**Supplied text:**
The country is diversifying its energy sources through greater cooperation with Georgia and Iran. Armenia and Iran already swap electricity, and the two countries are jointly building a hydroelectric power station. Yerevan also has announced plans to increase Iranian gas imports. Russian gas flows to Armenia through Georgia, and Tbilisi and Yerevan are also constructing a cross-border, high-voltage transmission line that should become operational by 2018. Global Contour, a New York–based investment fund and energy operator, made the single-largest private U.S. investment ever in Armenia with its 2015 acquisition of the country’s second-largest hydroelectric complex, spending $180 million for the plant and investing another $70 million in upgrades.

**Dataset rows:**
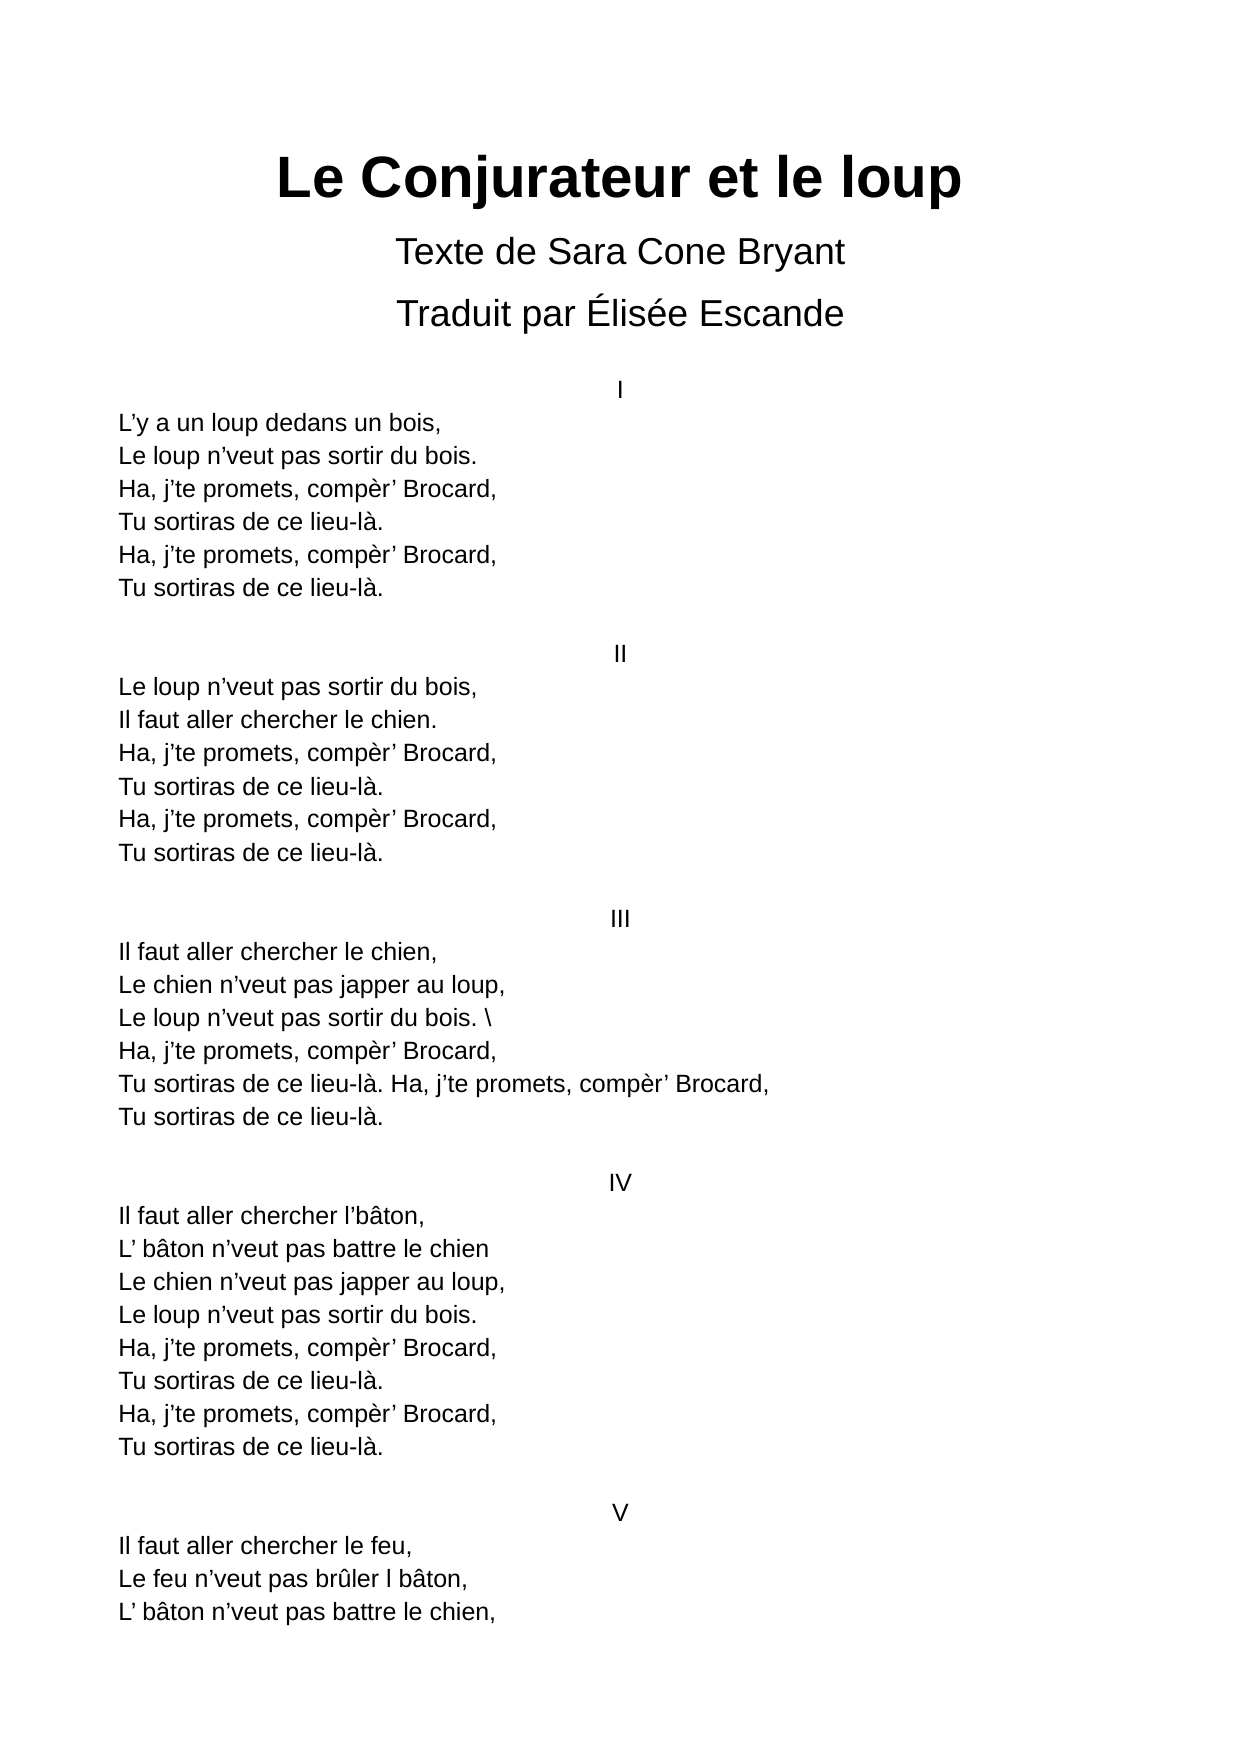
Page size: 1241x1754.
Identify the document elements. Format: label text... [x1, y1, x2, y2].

text Tu sortiras de ce lieu-là. [118, 771, 1122, 800]
text Ha, j’te promets, compèr’ Brocard, [118, 474, 1122, 503]
text Tu sortiras de ce lieu-là. [118, 573, 1122, 602]
subtitle Texte de Sara Cone Bryant [118, 229, 1122, 272]
text Tu sortiras de ce lieu-là. [118, 837, 1122, 866]
text Il faut aller chercher l’bâton, [118, 1201, 1122, 1229]
text Il faut aller chercher le chien, [118, 937, 1122, 965]
text Le chien n’veut pas japper au loup, [118, 969, 1122, 998]
text Tu sortiras de ce lieu-là. [118, 1432, 1122, 1461]
text I [118, 375, 1122, 404]
text Le loup n’veut pas sortir du bois. \ [118, 1003, 1122, 1031]
text Ha, j’te promets, compèr’ Brocard, [118, 738, 1122, 767]
text Tu sortiras de ce lieu-là. [118, 1102, 1122, 1130]
text L’ bâton n’veut pas battre le chien [118, 1234, 1122, 1262]
text II [118, 639, 1122, 668]
text Le chien n’veut pas japper au loup, [118, 1267, 1122, 1296]
text V [118, 1498, 1122, 1527]
text Ha, j’te promets, compèr’ Brocard, [118, 1333, 1122, 1362]
text Tu sortiras de ce lieu-là. [118, 1366, 1122, 1394]
text L’y a un loup dedans un bois, [118, 408, 1122, 437]
text Il faut aller chercher le chien. [118, 705, 1122, 734]
text Ha, j’te promets, compèr’ Brocard, [118, 804, 1122, 833]
text Tu sortiras de ce lieu-là. Ha, j’te promets, compèr’ Brocard, [118, 1069, 1122, 1097]
text Ha, j’te promets, compèr’ Brocard, [118, 540, 1122, 569]
text IV [118, 1168, 1122, 1196]
text Le loup n’veut pas sortir du bois. [118, 441, 1122, 470]
text Le feu n’veut pas brûler l bâton, [118, 1564, 1122, 1593]
title Le Conjurateur et le loup [118, 143, 1122, 210]
text Le loup n’veut pas sortir du bois, [118, 672, 1122, 701]
text Tu sortiras de ce lieu-là. [118, 507, 1122, 536]
text Le loup n’veut pas sortir du bois. [118, 1300, 1122, 1328]
subtitle Traduit par Élisée Escande [118, 291, 1122, 334]
text Ha, j’te promets, compèr’ Brocard, [118, 1399, 1122, 1428]
text L’ bâton n’veut pas battre le chien, [118, 1597, 1122, 1626]
text III [118, 903, 1122, 932]
text Ha, j’te promets, compèr’ Brocard, [118, 1036, 1122, 1064]
text Il faut aller chercher le feu, [118, 1531, 1122, 1560]
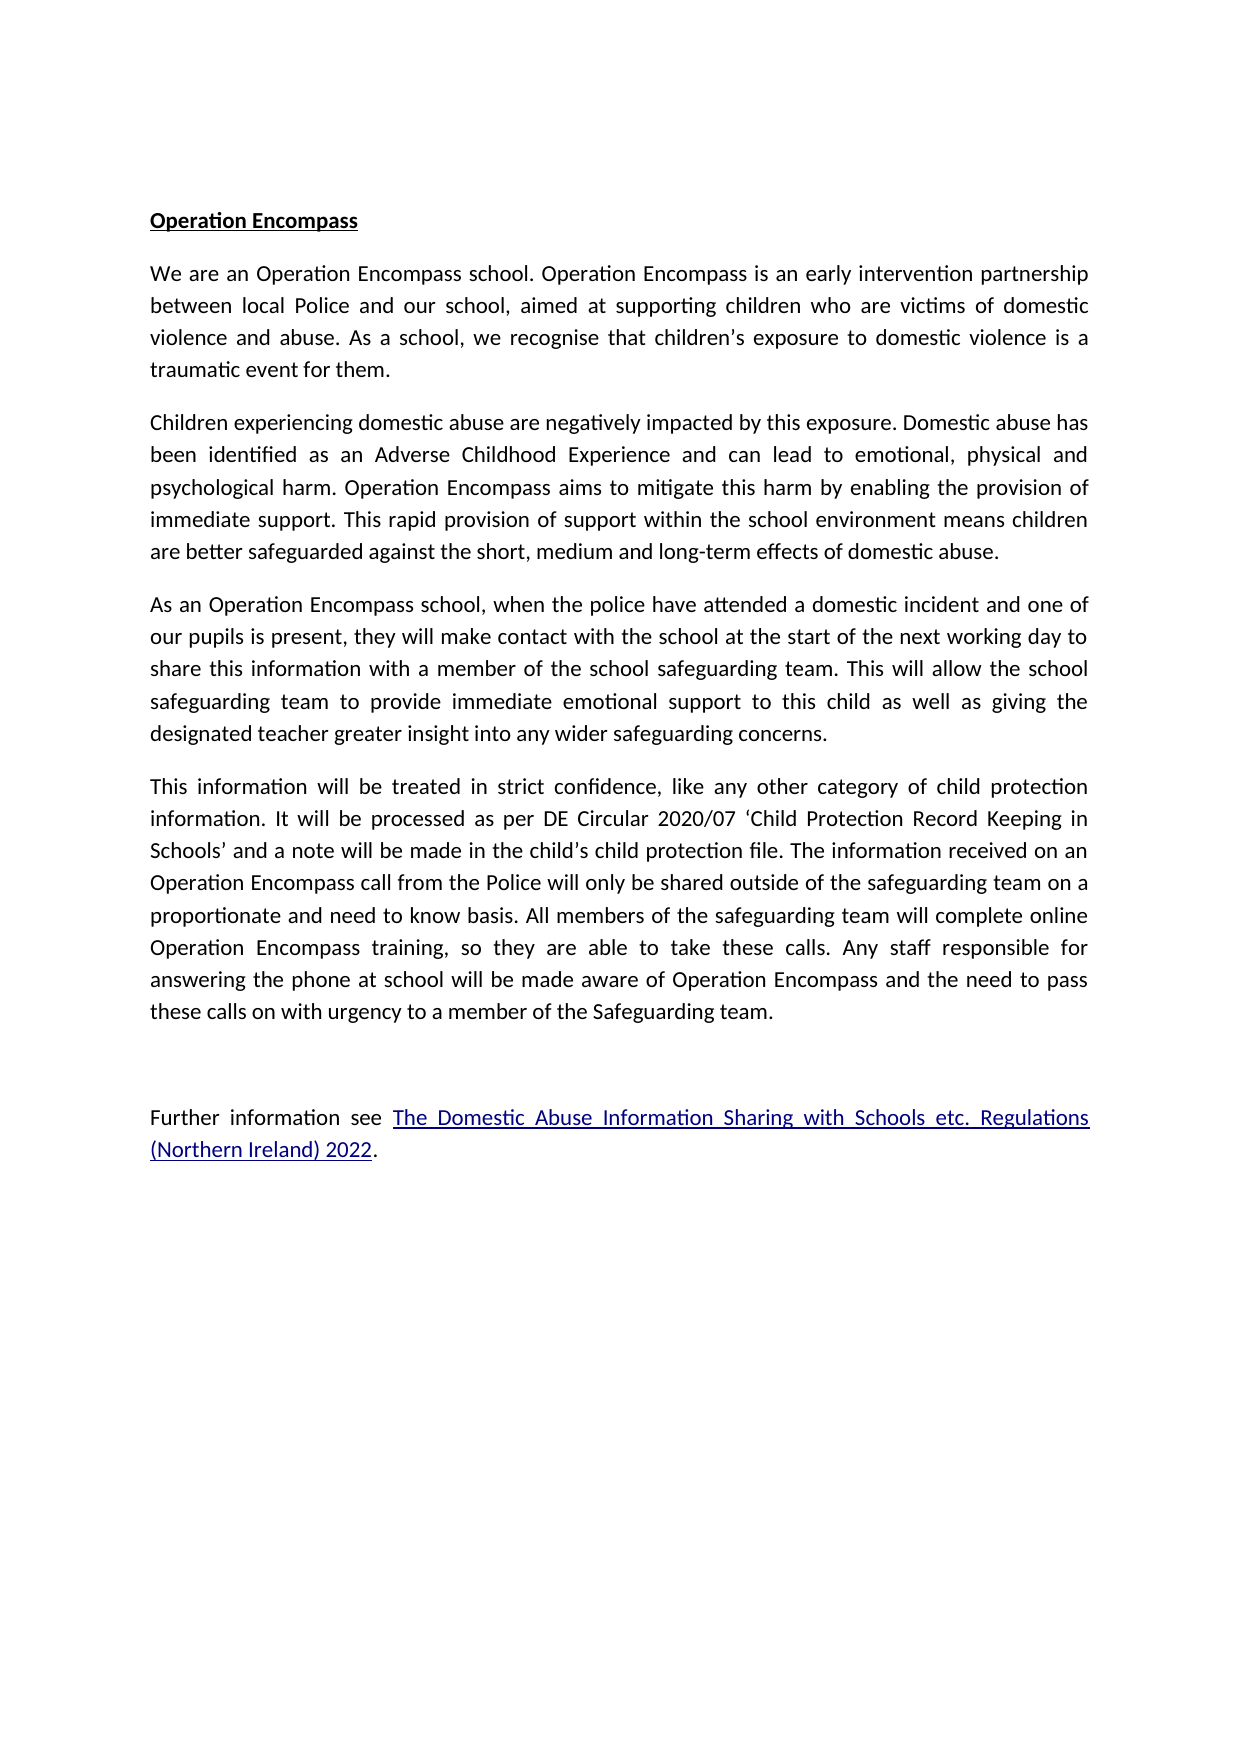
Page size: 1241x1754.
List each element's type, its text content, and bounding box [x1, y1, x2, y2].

**Exercise instructions:**
1/ Reproduce word for word the stretch of the passage on Armenia's energy sources from "The country is" through "million in upgrades.".
2/ According to the passage on Armenia's energy sources, how is the country diversifying its energy supply? Answer in one to three sentences.
3/ Answer these questions from the passage on Armenia's energy sources:
(a) Through which country does Russian gas flow to Armenia?
(b) By what year should the cross-border transmission line become operational?
(c) How much did Global Contour spend to acquire the hydroelectric complex?

**Answers to the exercises:**
1/
The country is diversifying its energy sources through greater cooperation with Georgia and Iran. Armenia and Iran already swap electricity, and the two countries are jointly building a hydroelectric power station. Yerevan also has announced plans to increase Iranian gas imports. Russian gas flows to Armenia through Georgia, and Tbilisi and Yerevan are also constructing a cross-border, high-voltage transmission line that should become operational by 2018. Global Contour, a New York–based investment fund and energy operator, made the single-largest private U.S. investment ever in Armenia with its 2015 acquisition of the country’s second-largest hydroelectric complex, spending $180 million for the plant and investing another $70 million in upgrades.

2/ Armenia is diversifying through greater cooperation with Georgia and Iran. With Iran, it swaps electricity, is jointly building a hydroelectric power station and plans to increase gas imports. With Georgia, it is constructing a cross-border, high-voltage transmission line that should become operational by 2018.

3/
(a) Georgia
(b) 2018
(c) $180 million